Exercise requirements:
Exactly how many lines in the entries contain "complex"? Give that number alone.

═══ Listed entries ═══

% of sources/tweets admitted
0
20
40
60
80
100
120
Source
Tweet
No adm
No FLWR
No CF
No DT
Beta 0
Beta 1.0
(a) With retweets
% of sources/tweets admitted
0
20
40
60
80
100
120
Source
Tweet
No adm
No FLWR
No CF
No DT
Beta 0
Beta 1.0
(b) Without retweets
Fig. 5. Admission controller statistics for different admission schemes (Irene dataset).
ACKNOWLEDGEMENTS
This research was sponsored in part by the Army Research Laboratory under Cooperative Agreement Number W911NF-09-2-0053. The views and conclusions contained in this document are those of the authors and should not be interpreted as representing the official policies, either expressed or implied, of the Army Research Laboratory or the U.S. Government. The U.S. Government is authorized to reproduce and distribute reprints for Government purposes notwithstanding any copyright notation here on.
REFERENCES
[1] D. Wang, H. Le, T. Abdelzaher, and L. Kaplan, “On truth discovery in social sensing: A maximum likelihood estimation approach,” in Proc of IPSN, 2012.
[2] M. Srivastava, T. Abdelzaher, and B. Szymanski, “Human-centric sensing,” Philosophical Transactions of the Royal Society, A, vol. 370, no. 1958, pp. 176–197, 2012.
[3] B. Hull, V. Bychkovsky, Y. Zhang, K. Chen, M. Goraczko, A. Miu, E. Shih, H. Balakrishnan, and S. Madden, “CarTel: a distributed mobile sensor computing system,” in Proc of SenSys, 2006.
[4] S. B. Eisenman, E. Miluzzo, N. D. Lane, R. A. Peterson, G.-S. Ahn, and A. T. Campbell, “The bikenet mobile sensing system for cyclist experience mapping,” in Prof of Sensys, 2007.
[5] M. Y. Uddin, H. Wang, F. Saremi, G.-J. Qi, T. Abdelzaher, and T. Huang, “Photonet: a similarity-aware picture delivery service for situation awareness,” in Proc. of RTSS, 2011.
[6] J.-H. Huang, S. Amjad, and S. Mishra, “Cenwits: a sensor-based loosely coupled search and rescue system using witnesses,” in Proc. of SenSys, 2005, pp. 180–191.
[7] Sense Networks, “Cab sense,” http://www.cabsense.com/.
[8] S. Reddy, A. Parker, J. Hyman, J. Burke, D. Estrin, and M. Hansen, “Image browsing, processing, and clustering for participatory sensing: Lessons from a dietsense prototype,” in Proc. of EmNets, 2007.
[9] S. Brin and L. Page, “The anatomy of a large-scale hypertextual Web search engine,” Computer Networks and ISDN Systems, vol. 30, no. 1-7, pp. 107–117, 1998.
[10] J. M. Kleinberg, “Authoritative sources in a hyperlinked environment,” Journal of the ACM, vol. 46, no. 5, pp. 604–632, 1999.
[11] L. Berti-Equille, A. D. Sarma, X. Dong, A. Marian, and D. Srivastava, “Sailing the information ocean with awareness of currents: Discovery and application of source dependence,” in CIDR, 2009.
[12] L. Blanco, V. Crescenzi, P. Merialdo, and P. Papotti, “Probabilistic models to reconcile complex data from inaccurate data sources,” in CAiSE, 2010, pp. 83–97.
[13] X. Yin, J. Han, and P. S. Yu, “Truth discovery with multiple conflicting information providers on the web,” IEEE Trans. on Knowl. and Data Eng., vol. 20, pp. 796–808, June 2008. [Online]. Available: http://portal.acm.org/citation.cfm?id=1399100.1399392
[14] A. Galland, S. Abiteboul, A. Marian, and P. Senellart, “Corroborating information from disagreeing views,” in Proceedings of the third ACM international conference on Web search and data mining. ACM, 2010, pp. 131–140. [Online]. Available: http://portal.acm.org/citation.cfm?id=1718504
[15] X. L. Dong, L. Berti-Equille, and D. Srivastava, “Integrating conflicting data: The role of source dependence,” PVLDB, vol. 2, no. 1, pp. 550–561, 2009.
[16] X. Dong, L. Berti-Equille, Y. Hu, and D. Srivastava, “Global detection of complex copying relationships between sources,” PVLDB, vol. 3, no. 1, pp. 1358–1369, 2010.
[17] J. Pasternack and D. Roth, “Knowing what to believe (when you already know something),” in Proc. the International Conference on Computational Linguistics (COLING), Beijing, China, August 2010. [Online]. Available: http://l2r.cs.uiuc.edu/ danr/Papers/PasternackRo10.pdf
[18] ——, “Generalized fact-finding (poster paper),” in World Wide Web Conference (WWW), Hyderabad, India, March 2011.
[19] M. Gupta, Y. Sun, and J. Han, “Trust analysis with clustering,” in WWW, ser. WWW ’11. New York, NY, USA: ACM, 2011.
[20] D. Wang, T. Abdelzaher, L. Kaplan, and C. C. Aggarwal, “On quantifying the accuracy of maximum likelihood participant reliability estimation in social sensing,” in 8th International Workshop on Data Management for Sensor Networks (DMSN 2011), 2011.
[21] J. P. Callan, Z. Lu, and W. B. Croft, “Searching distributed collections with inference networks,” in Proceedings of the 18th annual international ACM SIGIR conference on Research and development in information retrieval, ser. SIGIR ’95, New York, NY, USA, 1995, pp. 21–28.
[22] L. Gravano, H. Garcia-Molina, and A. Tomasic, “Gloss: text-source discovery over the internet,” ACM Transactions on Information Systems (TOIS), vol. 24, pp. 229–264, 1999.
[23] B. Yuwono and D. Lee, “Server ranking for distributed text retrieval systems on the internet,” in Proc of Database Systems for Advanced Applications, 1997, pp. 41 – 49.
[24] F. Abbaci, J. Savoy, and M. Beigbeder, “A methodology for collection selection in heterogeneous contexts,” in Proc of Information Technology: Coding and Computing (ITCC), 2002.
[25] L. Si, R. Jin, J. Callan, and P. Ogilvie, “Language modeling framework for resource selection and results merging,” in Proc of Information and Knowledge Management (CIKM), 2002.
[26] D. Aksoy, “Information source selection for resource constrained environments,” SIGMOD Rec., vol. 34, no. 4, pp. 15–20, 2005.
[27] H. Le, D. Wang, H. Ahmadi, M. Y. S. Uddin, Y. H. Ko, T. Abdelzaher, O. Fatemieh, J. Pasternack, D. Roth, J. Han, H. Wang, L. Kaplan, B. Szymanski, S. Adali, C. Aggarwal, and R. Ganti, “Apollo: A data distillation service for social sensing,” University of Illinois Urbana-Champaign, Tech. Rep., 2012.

═══
═══ Listed entries ═══

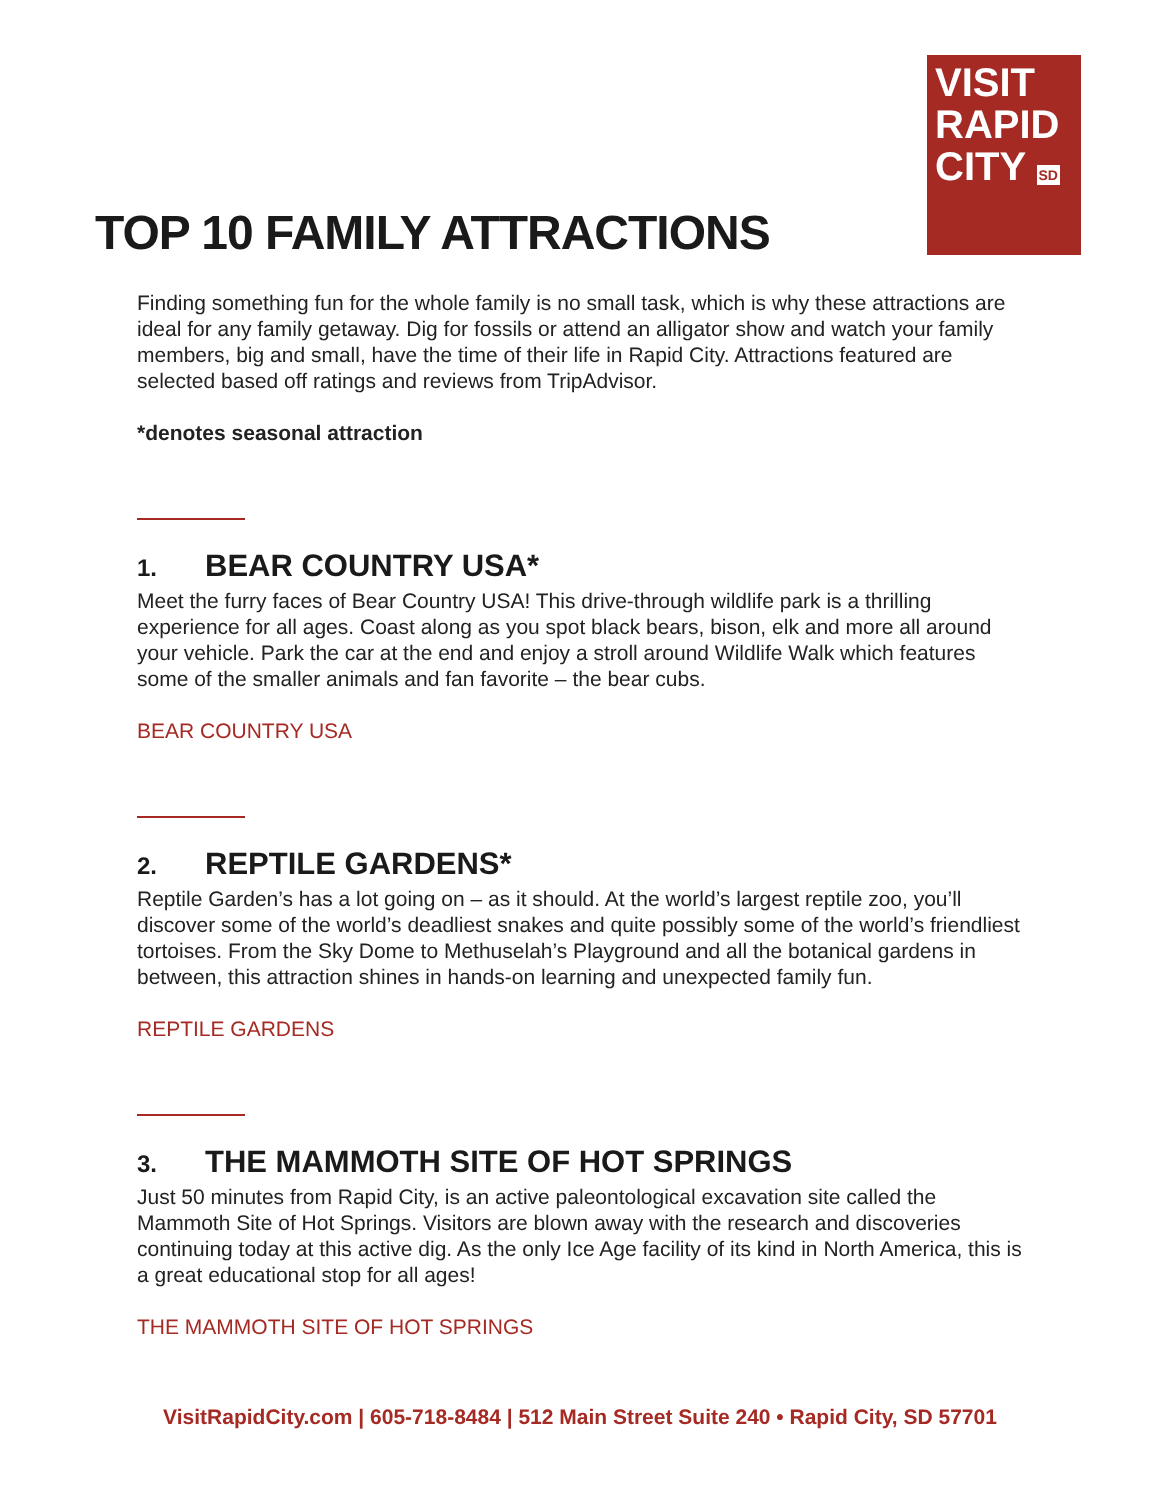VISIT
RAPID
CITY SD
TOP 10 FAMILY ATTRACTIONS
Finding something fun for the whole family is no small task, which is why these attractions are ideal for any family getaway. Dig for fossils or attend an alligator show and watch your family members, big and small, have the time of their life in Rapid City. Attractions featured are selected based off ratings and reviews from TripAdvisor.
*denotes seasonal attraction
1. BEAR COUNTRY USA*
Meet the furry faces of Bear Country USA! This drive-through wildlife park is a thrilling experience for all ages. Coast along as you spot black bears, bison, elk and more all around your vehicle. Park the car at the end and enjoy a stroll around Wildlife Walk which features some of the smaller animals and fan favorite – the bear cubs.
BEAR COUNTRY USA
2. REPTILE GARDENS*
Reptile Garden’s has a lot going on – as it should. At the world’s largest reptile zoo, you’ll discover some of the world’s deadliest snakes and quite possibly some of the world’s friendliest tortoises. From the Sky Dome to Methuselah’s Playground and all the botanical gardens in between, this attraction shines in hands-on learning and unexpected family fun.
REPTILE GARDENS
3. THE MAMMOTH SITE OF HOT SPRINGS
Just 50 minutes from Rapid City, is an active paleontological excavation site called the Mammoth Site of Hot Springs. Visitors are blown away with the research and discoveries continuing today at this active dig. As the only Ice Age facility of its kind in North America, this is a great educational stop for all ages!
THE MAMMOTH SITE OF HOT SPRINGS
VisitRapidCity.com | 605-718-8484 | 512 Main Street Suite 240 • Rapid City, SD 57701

═══

Response to the exercise:
2